What a dick….and still dresses like he’s 15
In the audio for his exhibition Soft Evidence at Legion TV, Matt speaks about a video recorded by Tati Neves, and later shared online. The video was unsanctioned – Tati wasn’t supposed to have her phone with her – and still it’s the perfect image of Justin Bieber. Tati has stayed the night with him in Brazil. It’s the morning after the night before. She’s leaving. Bieber is still in bed, asleep. She turns the camera on herself, blows him a kiss goodbye, but Tati is like Harvey: she could never put her own image to work.
Matt suggests that agency can be articulated through the disclosure of vulnerability, or “cuteness”. Tati tries to keep it cute while Bieber sleeps off the night before, but her selfie, her attempt at agency, is always in the service of his image: “she’s focussed on the wrong details and cut herself out of the picture. The kiss fails as an act of dismissal, and it’s his image, dead still in a grainy slumber, that prevails.” Bieber is pure appearance. He looks worried when he sleeps, seems vulnerable and tiny curled around a red baseball cap, appears to kiss and talk – but never actually fuck. Tati, by contrast, is openly knowing. She knows, for example, that coincidences are rare: “The trick was to be vigilant and keep one’s eyes off the ground.”
Bieber was wearing a custom-made red beanie hat with “1994” on the front when he lashed out at paparazzi in London two years ago. 1994 was the year Bieber was born; the year East 17 released Stay Another Day – their only platinum-selling record.
Bieber gets angry when the cameras are out: when they’re obstructing his way to the car, when they’re in his face. Not that it matters. He’ll always be sexy/funny/cute. His enraged body is read as fragile still, guarded by other, less cute, more knowing bodies, people who actually have a plan. It’s vulnerability rather than illegitimate violence that gets fixed at his image, whether he’s lashing out, running someone over, or even unconscious. You can buy his custom-made 1994 hat online. The website displays a pic of Bieber wearing the hat – white stitching on red – reaching out for the photographer’s camera, the photographer who called him a fucking little cock.
Bieber isn’t driven to exhibit his life out on the street out of necessity. Public disclosure only happens to occur there. He’s keeping it cute even when he loses it, when he embarrasses himself, when he launches out of the black van saying: “What did you say? What did you say? I’m going to fucking beat the fuck out of you.” Cuteness is, after all, an appeal to someone else’s needs. It’s a look, a pose.

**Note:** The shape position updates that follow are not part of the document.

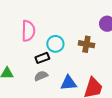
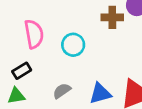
brown cross: (86, 44) -> (112, 17), moved
black rectangle: (42, 58) -> (22, 71), moved

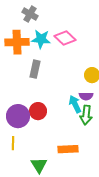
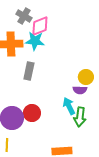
pink diamond: (65, 38) -> (40, 26), moved, turned -65
purple semicircle: (86, 96) -> (80, 90), moved

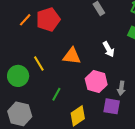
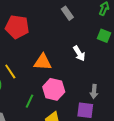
red pentagon: (48, 19) -> (17, 27), turned 30
pink hexagon: (96, 82) -> (54, 89), moved

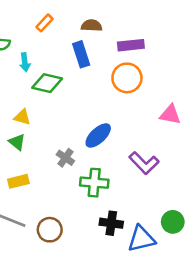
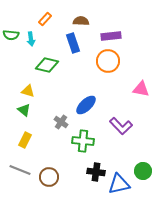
cyan arrow: (25, 62) -> (31, 39), moved
yellow rectangle: (18, 181) -> (25, 140), turned -49

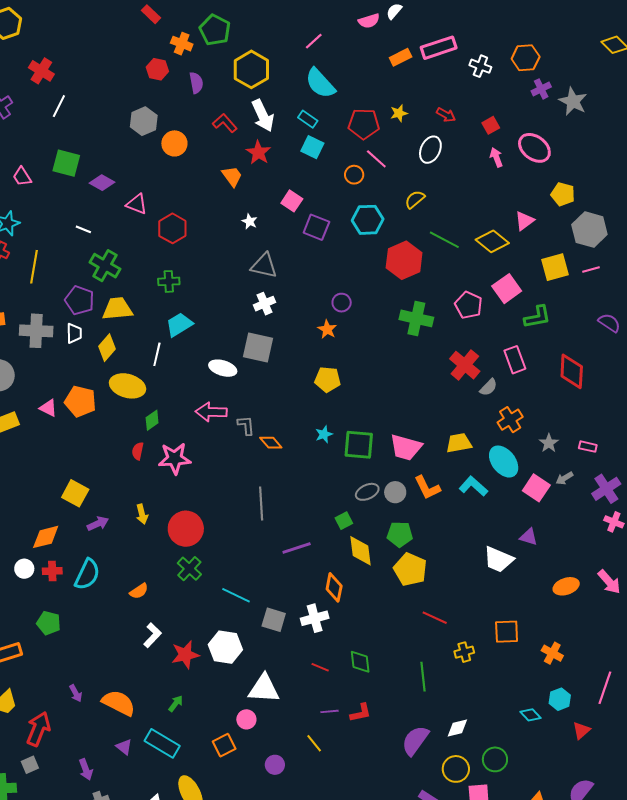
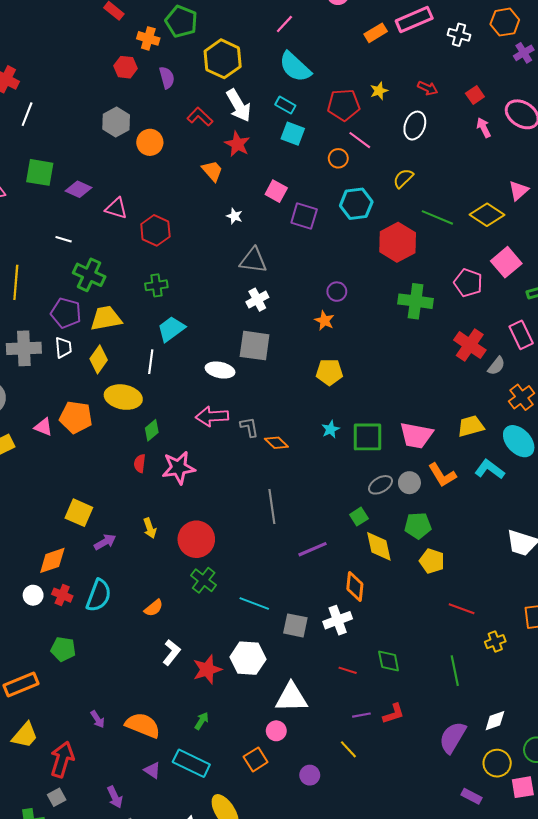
yellow pentagon: (410, 569) -> (432, 561), size x0.7
red cross: (52, 571) -> (62, 595), turned 30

Even Bieber’s body in collapse, stumbling off stage, becomes a performance of cuteness, and therefore an articulation of his agency. Hand to his eyes (something’s not right). He’s always in view, unlike Harvey, who only gets attention when he’s making a spectacle of himself. As Matt says in Soft Evidence: “Justin is exhausted, having grown up too fast.” But being debilitated by your own power is not the same as being powerless. Bieber can harness the power of “the industry” and still come off cute because he performs vulnerability across his body, even when it looks hard and strong. Those eyes. That lifeless mouth, lips slightly parted. He’ll keep it cute for as long as you love him.